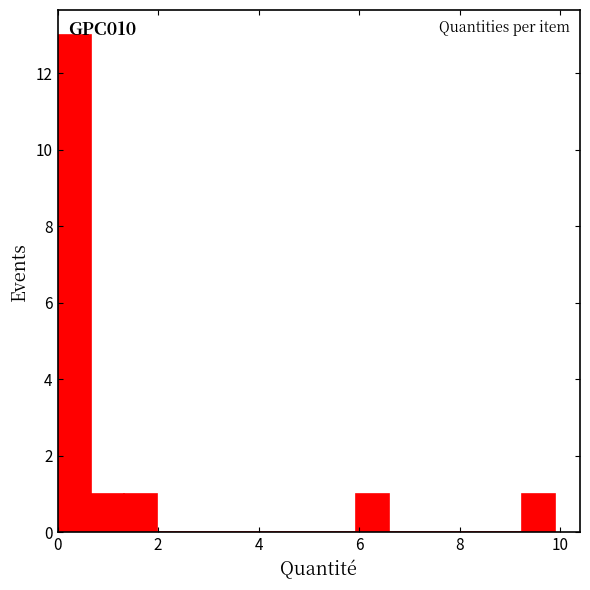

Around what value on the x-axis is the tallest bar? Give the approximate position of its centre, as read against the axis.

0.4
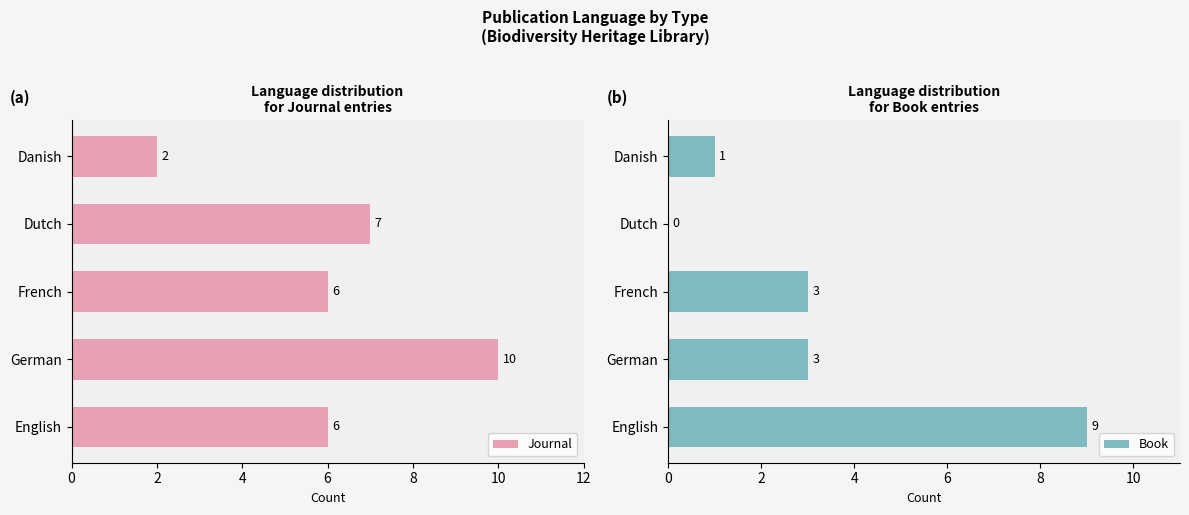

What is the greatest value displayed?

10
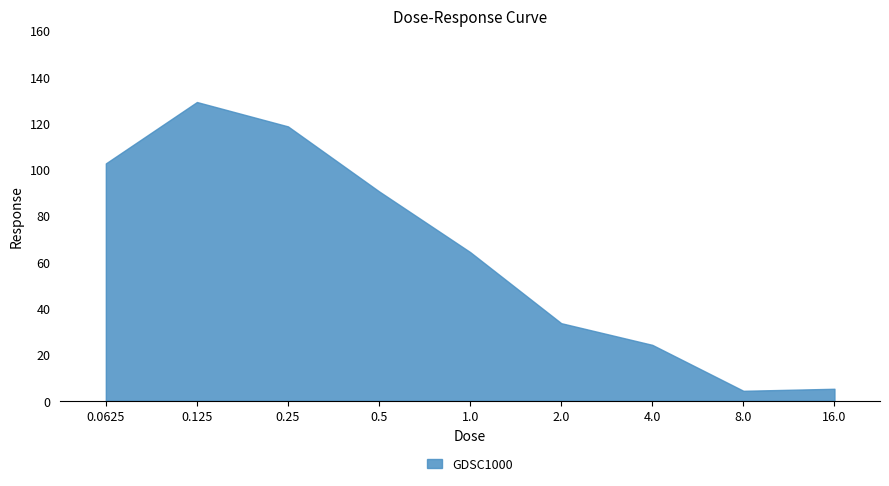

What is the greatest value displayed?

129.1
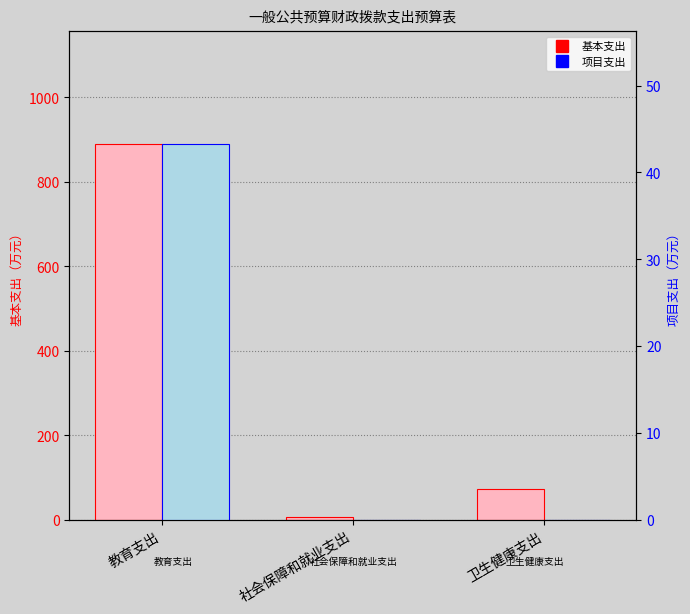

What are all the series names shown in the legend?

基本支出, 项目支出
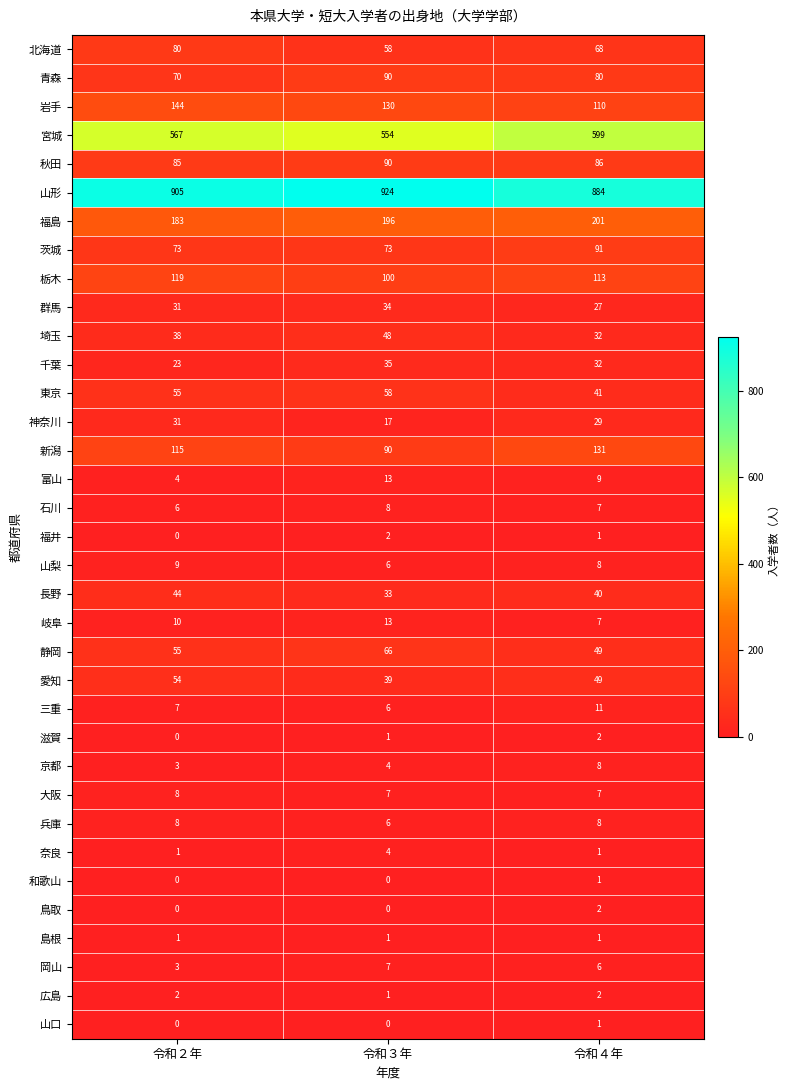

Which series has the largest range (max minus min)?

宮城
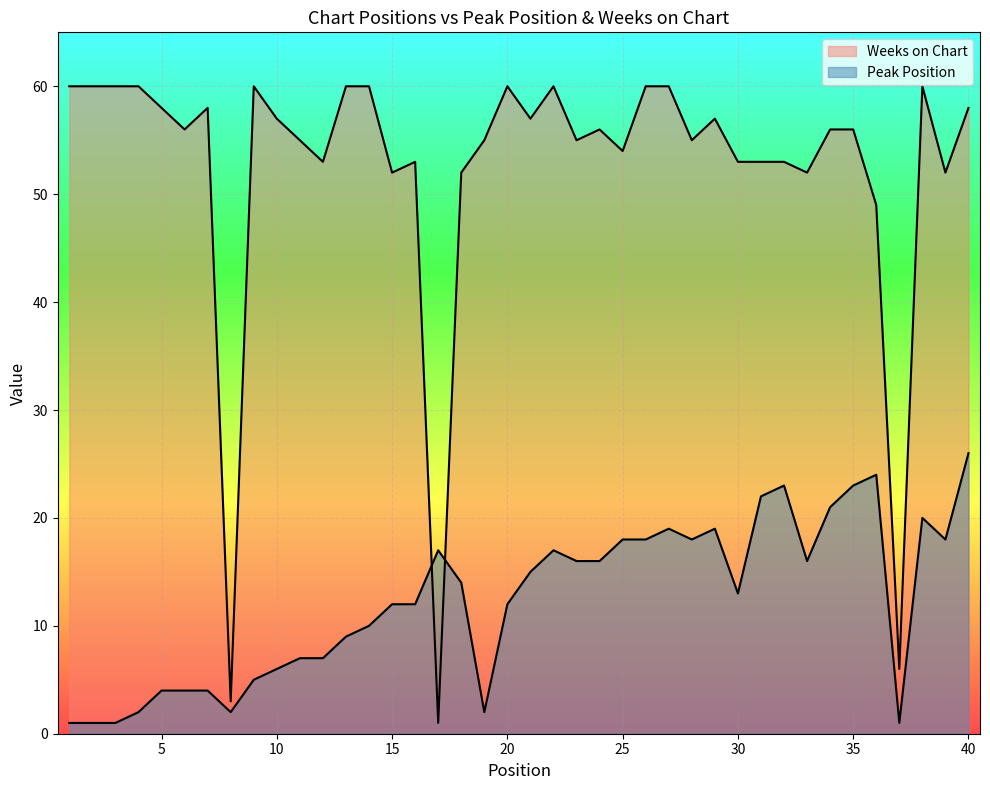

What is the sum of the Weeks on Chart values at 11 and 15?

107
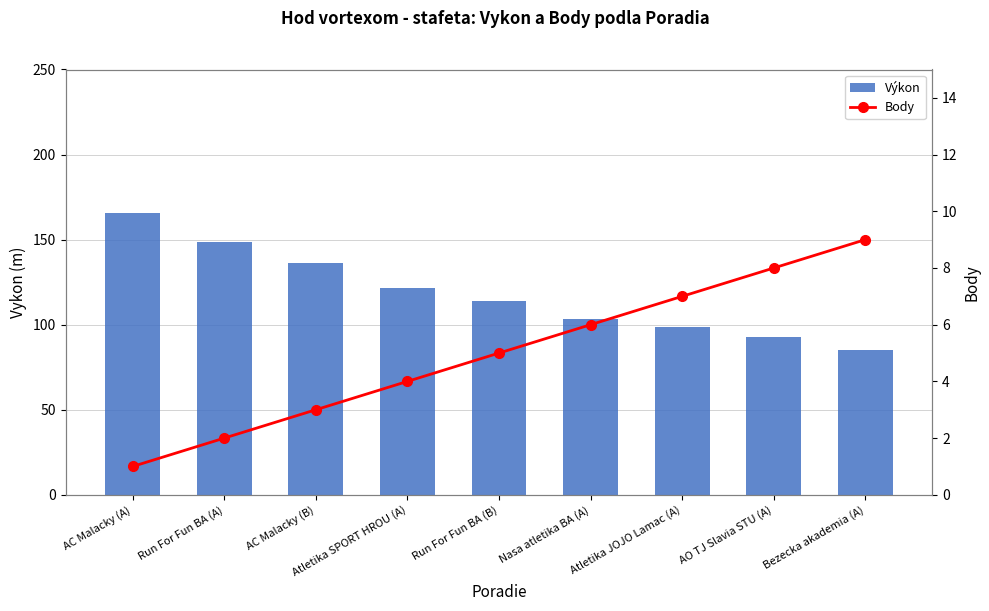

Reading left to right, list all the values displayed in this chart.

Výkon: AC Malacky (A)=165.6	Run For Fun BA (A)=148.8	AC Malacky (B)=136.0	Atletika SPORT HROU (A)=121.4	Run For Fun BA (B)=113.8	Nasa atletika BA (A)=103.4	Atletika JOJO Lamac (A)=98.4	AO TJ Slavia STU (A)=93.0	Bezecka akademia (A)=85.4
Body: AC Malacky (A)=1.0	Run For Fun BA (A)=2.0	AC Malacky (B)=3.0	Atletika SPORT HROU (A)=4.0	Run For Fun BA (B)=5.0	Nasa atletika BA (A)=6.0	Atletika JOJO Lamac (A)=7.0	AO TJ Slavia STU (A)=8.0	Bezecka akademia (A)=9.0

────────────────────────────────────────

§ WHAT TO DO: Copy the listing above word for word, keeping every line as it stands, but leave out the pictures.

§ WRITTEN SOLUTION:
Around what value on the x-axis is the tallest bar? Give the approximate position of its centre, as read against the axis.

0.4

What is the greatest value displayed?

10

What is the greatest value displayed?

129.1

What are all the series names shown in the legend?

基本支出, 项目支出

Which series has the largest range (max minus min)?

宮城

What is the sum of the Weeks on Chart values at 11 and 15?

107

Reading left to right, list all the values displayed in this chart.

Výkon: AC Malacky (A)=165.6	Run For Fun BA (A)=148.8	AC Malacky (B)=136.0	Atletika SPORT HROU (A)=121.4	Run For Fun BA (B)=113.8	Nasa atletika BA (A)=103.4	Atletika JOJO Lamac (A)=98.4	AO TJ Slavia STU (A)=93.0	Bezecka akademia (A)=85.4
Body: AC Malacky (A)=1.0	Run For Fun BA (A)=2.0	AC Malacky (B)=3.0	Atletika SPORT HROU (A)=4.0	Run For Fun BA (B)=5.0	Nasa atletika BA (A)=6.0	Atletika JOJO Lamac (A)=7.0	AO TJ Slavia STU (A)=8.0	Bezecka akademia (A)=9.0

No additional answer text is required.